研究紹介:内山 泰伸 教授

専任教員紹介

2020/07/15

教員

(1)高エネルギー天文学:宇宙線起源の探求

宇宙の彼方から地球に飛来する高エネルギー粒子「宇宙線」の起源は、長年の未解決の問題です。銀河系に分布する銀河宇宙線の約90%は、がん治療でも使われる陽子線で、最大で数ペタ電子ボルトのエネルギーを持ちます。これは数千兆ボルトもの電圧で陽子を加速したときに得られるエネルギーです。近年の研究で、超新星残骸の衝撃波によって、宇宙線が加速されている説が有力になりました。われわれは、フェルミ・ガンマ線宇宙望遠鏡による観測で、超新星残骸からのガンマ線をギガ電子ボルト帯域で初めて明確に検出し、さらに、宇宙線の主成分である高エネルギー陽子が加速されている証拠を得ました。宇宙線の起源が超新星残骸であるとする説を裏付ける結果で、米国サイエンス誌によって、2013年「ブレークスルー・オブ・ザ・イヤー」トップ10に選出されました。
また、最近はディープラーニングを天文学でのデータ解析に応用する研究に積極的に取り組み、理化学研究所iTHEMSの支援により Astro AI ワーキング・グループとして活動しています。

(2)応用人工知能

ディープラーニングの天文学への応用からスピンオフし、人工知能技術を社会に実装することにも挑戦しています。
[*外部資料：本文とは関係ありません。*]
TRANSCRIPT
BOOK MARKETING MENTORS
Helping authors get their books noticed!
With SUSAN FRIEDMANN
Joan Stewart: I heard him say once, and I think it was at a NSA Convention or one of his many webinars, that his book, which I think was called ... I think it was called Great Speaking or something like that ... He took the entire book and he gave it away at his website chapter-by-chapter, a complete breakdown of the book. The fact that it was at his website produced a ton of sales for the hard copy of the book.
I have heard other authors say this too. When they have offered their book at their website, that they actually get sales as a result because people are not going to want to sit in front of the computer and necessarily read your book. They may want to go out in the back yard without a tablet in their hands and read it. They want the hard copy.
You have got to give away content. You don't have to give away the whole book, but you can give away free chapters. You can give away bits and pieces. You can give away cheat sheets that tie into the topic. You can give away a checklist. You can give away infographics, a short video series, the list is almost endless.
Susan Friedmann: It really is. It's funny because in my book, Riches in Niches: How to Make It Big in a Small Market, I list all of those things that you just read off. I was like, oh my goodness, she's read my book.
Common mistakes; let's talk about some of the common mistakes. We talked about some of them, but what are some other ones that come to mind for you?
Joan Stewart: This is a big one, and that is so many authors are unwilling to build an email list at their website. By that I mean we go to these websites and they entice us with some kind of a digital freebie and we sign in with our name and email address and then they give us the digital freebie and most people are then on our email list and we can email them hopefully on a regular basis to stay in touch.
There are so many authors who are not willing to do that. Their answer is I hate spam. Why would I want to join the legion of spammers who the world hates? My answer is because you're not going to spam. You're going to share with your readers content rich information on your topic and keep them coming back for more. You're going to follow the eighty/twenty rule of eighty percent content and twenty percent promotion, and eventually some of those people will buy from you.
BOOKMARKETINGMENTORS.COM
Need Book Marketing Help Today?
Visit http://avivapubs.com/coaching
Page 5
日本のリテール業での人工知能技術応用を推進するため、200社近い企業が会員として参加する一般社団法人リテールAI研究会の技術顧問や株式会社ClipLineの技術顧問を務めています。人工知能技術の社会実装により深くコミットするため、物理学者の仲間たちとともにBluish Galaxies, Inc.を創業し、先端的な人工知能とデータサイエンスによって日本企業のデジタルトランスフォーメーションを支援する事業を推進しています。